Action item => The expected answer comprises all lines from the entries that contain the string "with".

Data in this exercise =>

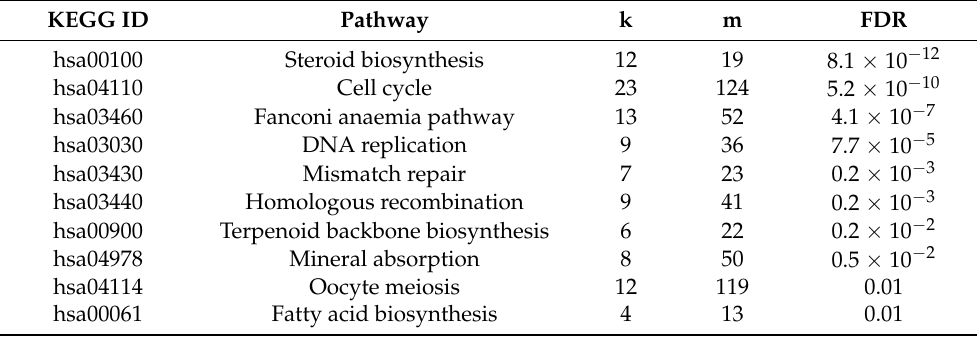
Figure 1. The top 15 genes affected by polymyxin B treatment as identified using variable influence on projection (VIP) scores. Key genes were identified using partial least squares-discriminant analysis (PLS-DA). VIP score and heatmap indicate the relative expression level of the corresponding gene in each group. PMB, polymyxin B. Table 1. Polymyxin B up-regulated the expression of 514 genes in A549 cells enriched by KEGG pathway analysis (FDR < 0.05). k: number of DEGs in a pathway; m: number of background genes in a pathway; FDR: adjusted hypergeometric p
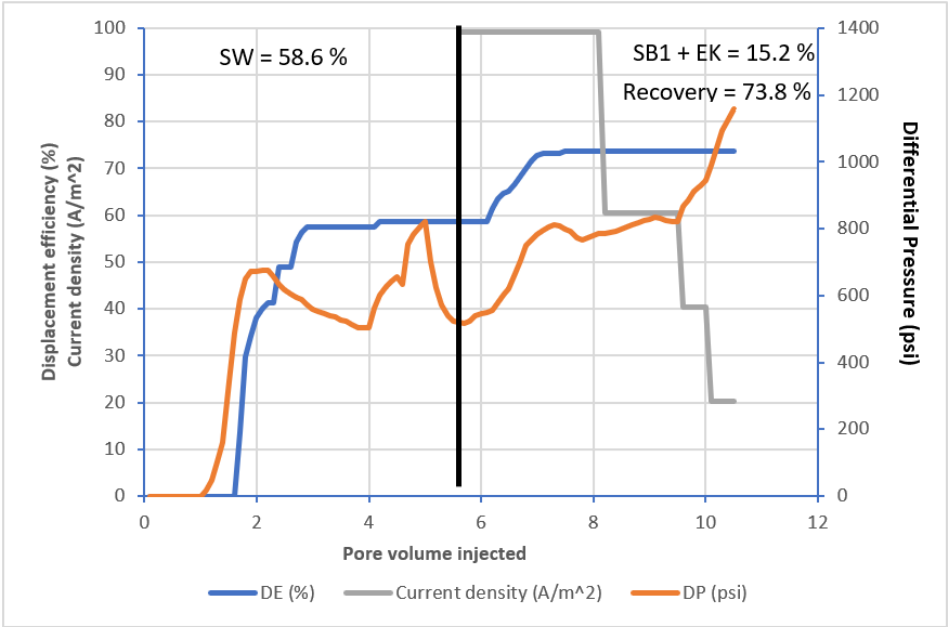
∆ P), Current Density vs. Pore Volume Injected for CF5. Figure 7. DE, DP (ΔP), Current Density vs. Pore Volume Injected for CF5. Figure 7. DE, DP ( CF6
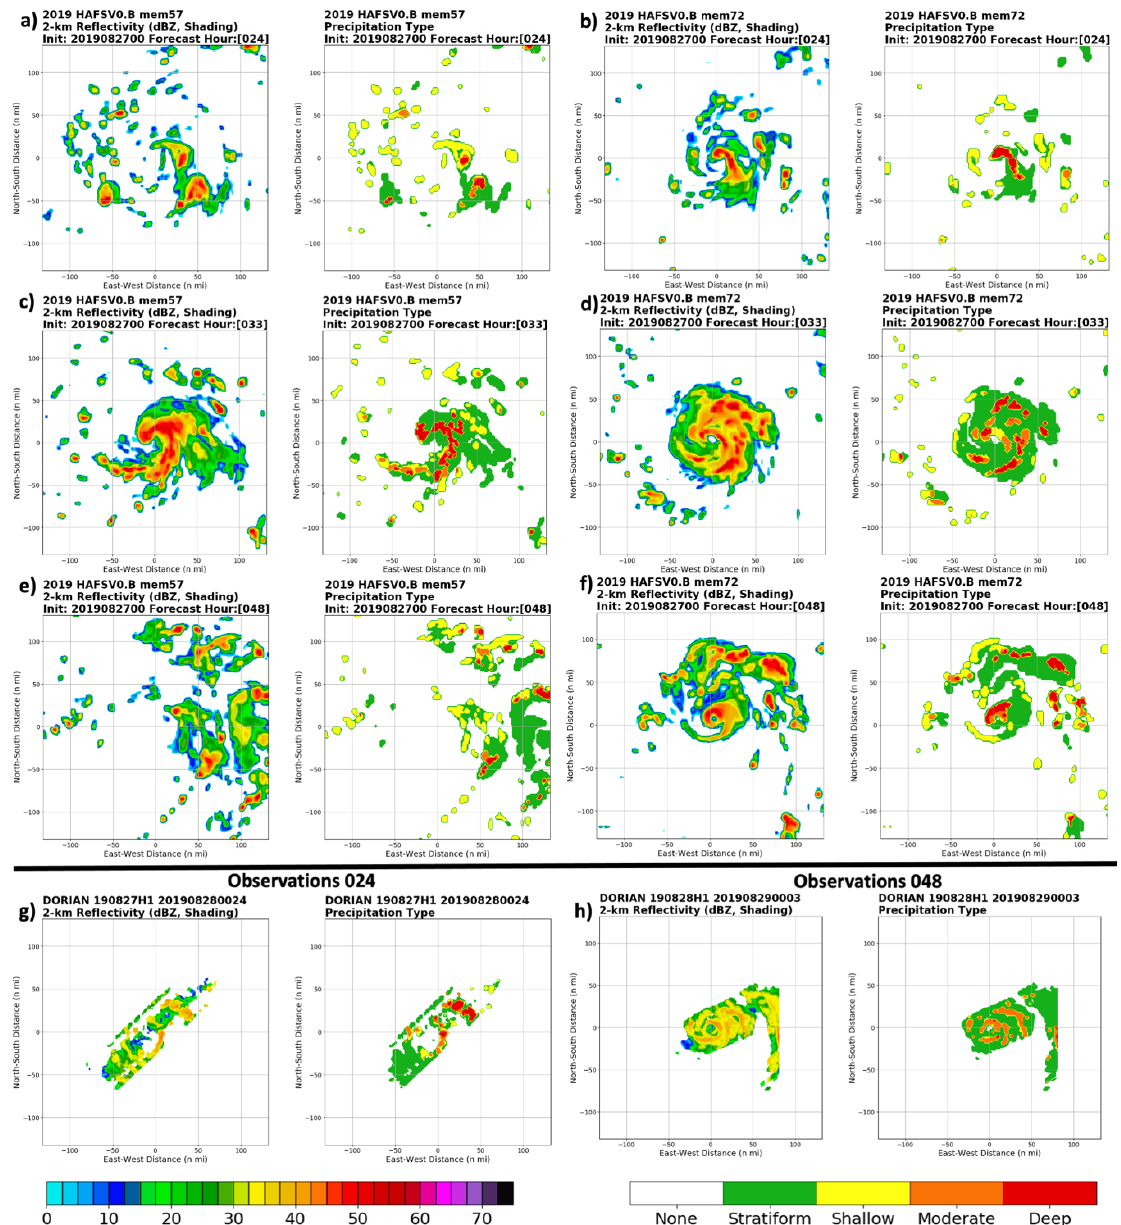
Figure 16. ( a ) Left—HAFS simulated reflectivity (dBZ) at z = 2 km for the weak member at 24 h. Right—HAFS precipitation type derived from simulated reflectivity for the weak member at 24 h. ( b ) As in ( a ), but for the strong member. ( c ) As in ( a ), but for 33 h. ( d ) As in ( b ), but for 33 h. ( e ) As in ( a ), but for 48 h. ( f ) As in ( b ), but for 48 h. ( g ) Observed NOAA P-3 radar reflectivity and precipitation type from a swath across Dorian at 0024 UTC 28 August. ( h ) As in ( g ), but for 0003 UTC 29 August.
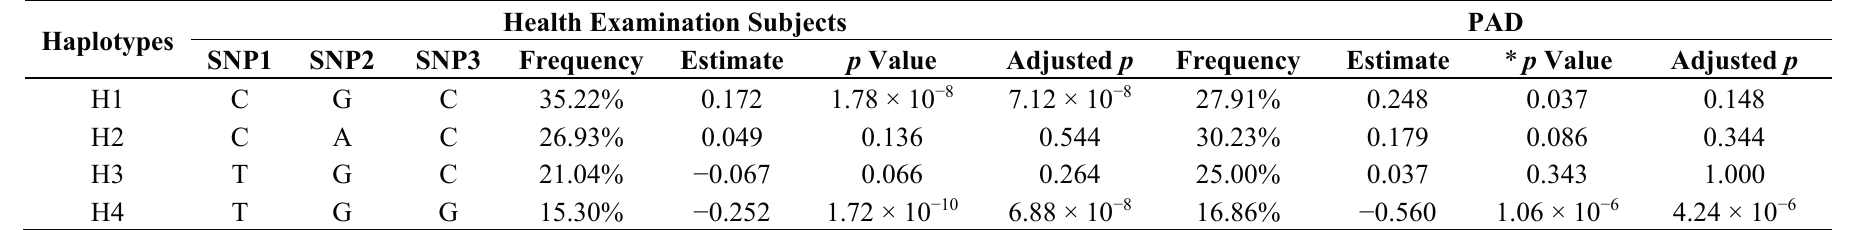
Table 6. Association of CHI3L1 locus haplotypes with YKL-40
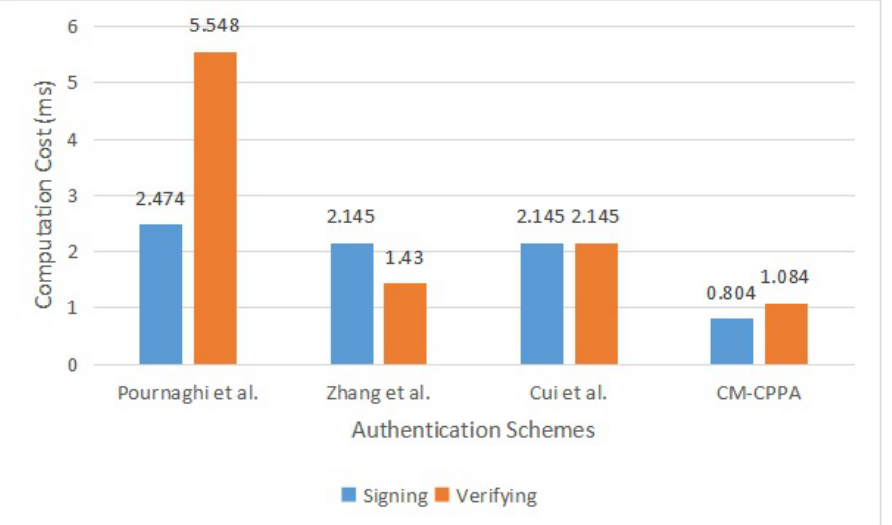
Figure 5. Computation Overhead for Message Signing and Message Verification Steps.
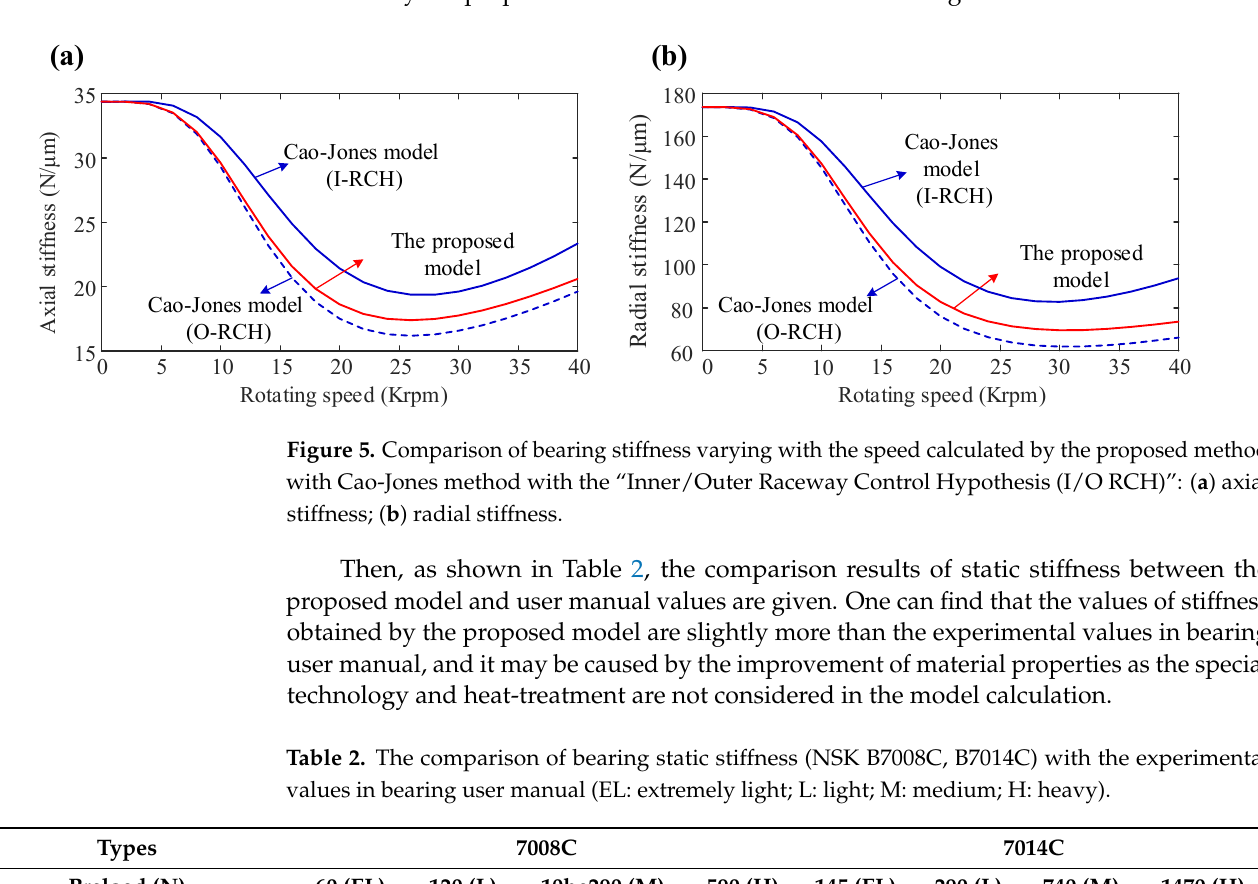
Table 2. The comparison of bearing static stiffness (NSK B7008C, B7014C) with the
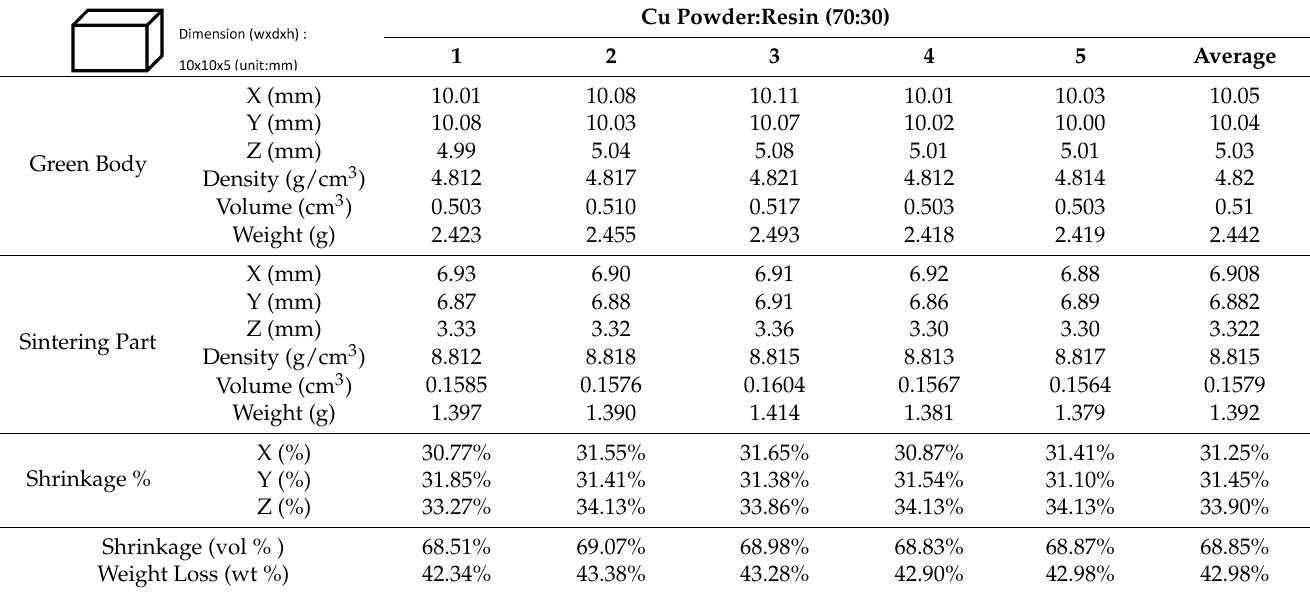
Table 3. Dimensions of the Copper specimen before and after sintering. Cu powder : Resin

Task response =>
Table 6. Association of CHI3L1 locus haplotypes with YKL-40
Table 2. The comparison of bearing static stiffness (NSK B7008C, B7014C) with the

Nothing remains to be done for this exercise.